Page text →
[c-nsp] Bridge devices - ARP takeover

Jeff Fitzwater jfitz at Princeton.EDU
Thu Aug 13 17:01:02 EDT 2009


IF you hardcoded the ARP in both routers, then they should never  
change.   So what exactly breaks?  Can you ping the other router? What  
is the other routers ARP entry and visa versa?  They better be the  
ones you put in.



Jeff
On Aug 13, 2009, at 4:53 PM, Graham Wooden wrote:

> I say 30 minutes ... But I just had it occur on less than 5 minutes  
> from
> having the far end router and radio rebooted. And apparently my  
> attempt to
> hardcode the MAC addresses on both ends didn't fix it.  I am going  
> to start
> blaming the radios I think ...
>
>
> On 8/13/09 2:55 PM, "Jeff Fitzwater" <jfitz at Princeton.EDU> wrote:
>
>> It's interesting to note that this occurs at about the default ARP
>> timeout of 1800 seconds  (Is that what the router is configured
>> for?).   That implies that when the arp times out and the router arps
>> for the other end, it get an ARP REPLY from the wireless device.   Is
>> that what you are saying?   This would seem to say that the wireless
>> device may have some local proxy arp enabled so it responds to arp
>> requests on the local net.
>>
>>
>>
>> Jeff Fitzwater
>> OIT Network Systems
>> Princeton University
>> On Aug 13, 2009, at 3:08 PM, Rodney Dunn wrote:
>>
>>> I can't follow the problem.

Exercise set →
[1] In the ARP takeover thread, what default ARP timeout does Jeff Fitzwater say the problem occurs near?
[2] Carry on the ARP takeover thread from its final line.

[Saved entries]

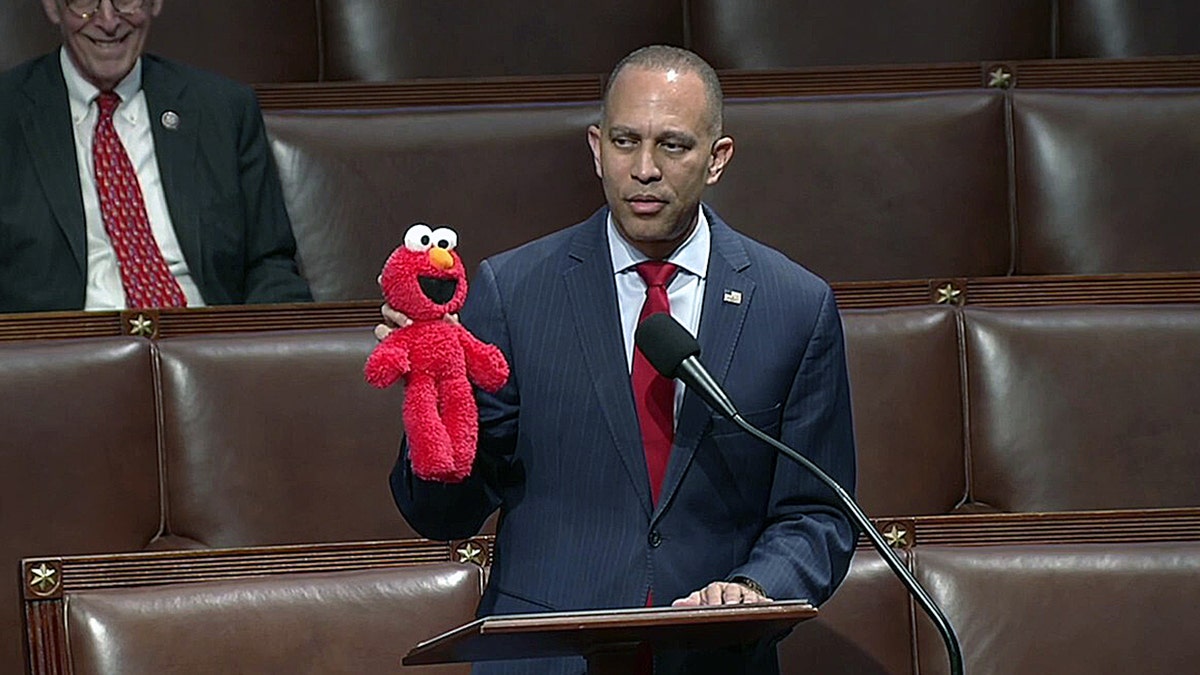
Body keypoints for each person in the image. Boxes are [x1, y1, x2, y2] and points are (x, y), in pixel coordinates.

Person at [387, 45, 857, 675]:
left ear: (717, 159)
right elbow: (441, 514)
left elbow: (820, 512)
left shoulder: (795, 307)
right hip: (548, 657)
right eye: (625, 140)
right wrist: (434, 404)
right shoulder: (516, 291)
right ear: (595, 147)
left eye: (672, 146)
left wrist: (754, 590)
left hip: (711, 658)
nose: (643, 169)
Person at [0, 0, 311, 313]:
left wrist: (252, 351)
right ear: (52, 7)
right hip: (69, 350)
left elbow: (271, 265)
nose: (108, 21)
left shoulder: (223, 109)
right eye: (85, 3)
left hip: (204, 341)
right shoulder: (8, 113)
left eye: (125, 0)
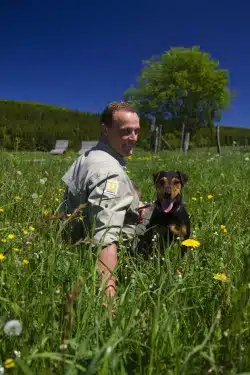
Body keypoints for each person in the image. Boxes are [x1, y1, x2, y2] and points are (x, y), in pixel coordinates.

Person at [60, 101, 141, 301]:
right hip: (99, 244)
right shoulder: (110, 173)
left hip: (74, 236)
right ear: (105, 130)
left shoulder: (88, 156)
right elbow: (105, 236)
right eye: (126, 131)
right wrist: (108, 302)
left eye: (137, 131)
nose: (133, 138)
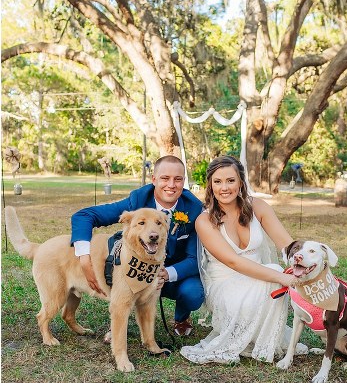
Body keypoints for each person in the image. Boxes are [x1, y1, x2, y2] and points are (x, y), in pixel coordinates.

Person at [179, 156, 302, 364]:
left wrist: (307, 262)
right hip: (224, 285)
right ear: (210, 185)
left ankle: (262, 340)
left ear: (241, 183)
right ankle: (254, 342)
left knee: (272, 274)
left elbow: (288, 246)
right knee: (273, 273)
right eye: (217, 182)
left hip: (260, 278)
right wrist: (284, 278)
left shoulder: (259, 207)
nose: (224, 187)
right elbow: (233, 262)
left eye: (230, 180)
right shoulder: (204, 220)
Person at [71, 155, 205, 338]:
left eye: (178, 179)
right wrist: (84, 258)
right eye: (165, 178)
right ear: (154, 180)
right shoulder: (137, 201)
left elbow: (194, 258)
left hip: (172, 274)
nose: (171, 185)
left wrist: (167, 273)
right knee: (121, 275)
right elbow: (84, 216)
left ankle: (181, 318)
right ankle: (120, 318)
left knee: (194, 292)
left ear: (184, 181)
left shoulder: (194, 209)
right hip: (136, 271)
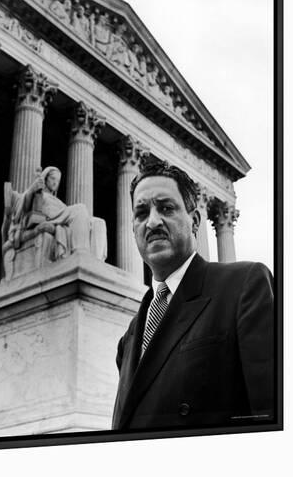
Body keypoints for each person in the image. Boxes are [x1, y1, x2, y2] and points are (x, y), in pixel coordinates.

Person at [112, 160, 274, 430]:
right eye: (141, 213)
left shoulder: (244, 286)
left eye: (166, 208)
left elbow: (271, 415)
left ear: (195, 220)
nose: (152, 222)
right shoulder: (128, 337)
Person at [1, 167, 92, 281]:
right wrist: (32, 189)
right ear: (45, 178)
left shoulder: (58, 201)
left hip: (61, 218)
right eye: (53, 179)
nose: (55, 183)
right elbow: (21, 210)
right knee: (81, 209)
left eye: (57, 181)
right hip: (49, 218)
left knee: (98, 223)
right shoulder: (37, 193)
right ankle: (80, 254)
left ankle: (92, 261)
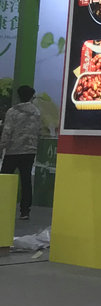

Answers for the exercise →
[1] 1800 seconds.

[2]
>>>
>>> The router should try to defend the mac address it owns but if
>>> another device simply takes over for it the only way to resolve that
>>> is fix that device.
>>>
>>> How exactly is it taking over?
>>> What is the topo (ascii diagram would work).
>>>
>>> Rodney
>>>
>>>
>>>
>>> Graham Wooden wrote:
>>>> Hi there,
>>>> I have a customer hanging off of my edge router (6509/
>>>> Sup32/12.2.33SXI), doing a Point-to-Point wireless shot from the DC
>>>> to another site.
>>>> On myside, it's a L3 VLAN doing a /30 to a smaller Cisco router on
>>>> the other end. I am then statically routing some additional subnets
>>>> to the far end router.
>>>> After about 30 minutes of the link being powered up, the MAC
>>>> address of local Radio appears to take over the /30, and hence all
>>>> routing breaks.  To fix this, seems to that if I hardcode the MAC
>>>> that belongs to the Cisco router on the far, all seems good and
>>>> traffic keeps on trucking. The other fix that was being done until
>>>> the hardcode went into affect, was power cycling the local radio.
>>>> My question is this:  While the hardcoding seems to be the trick to
>>>> solve this, is there another command, maybe on the interface to
>>>> achieve this fix too?
>>>> I have yet to find out from the customer if there are any MAC/ARP
>>>> settings in his radios and that could be doing take over on  
>>>> purpose.
>>>> I am hoping that I can curb this type of behaviour without getting
>>>> him involved.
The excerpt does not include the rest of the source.